-- Data for this task follows --
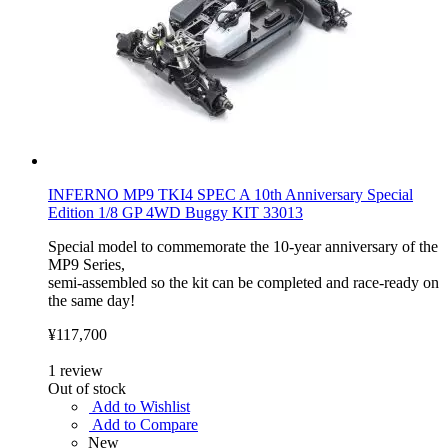
INFERNO MP9 TKI4 SPEC A 10th Anniversary Special
Edition 1/8 GP 4WD Buggy KIT 33013
Special model to commemorate the 10-year anniversary of the
MP9 Series,
semi-assembled so the kit can be completed and race-ready on
the same day!
¥117,700
1
review
Out of stock
Add to Wishlist
Add to Compare
New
-- Data for this task concluded --
[Directions] Return the lines above verbatim, leaving out the pictures.

[Solution for this exercise]
INFERNO MP9 TKI4 SPEC A 10th Anniversary Special
Edition 1/8 GP 4WD Buggy KIT 33013
Special model to commemorate the 10-year anniversary of the
MP9 Series,
semi-assembled so the kit can be completed and race-ready on
the same day!
¥117,700
1
review
Out of stock
Add to Wishlist
Add to Compare
New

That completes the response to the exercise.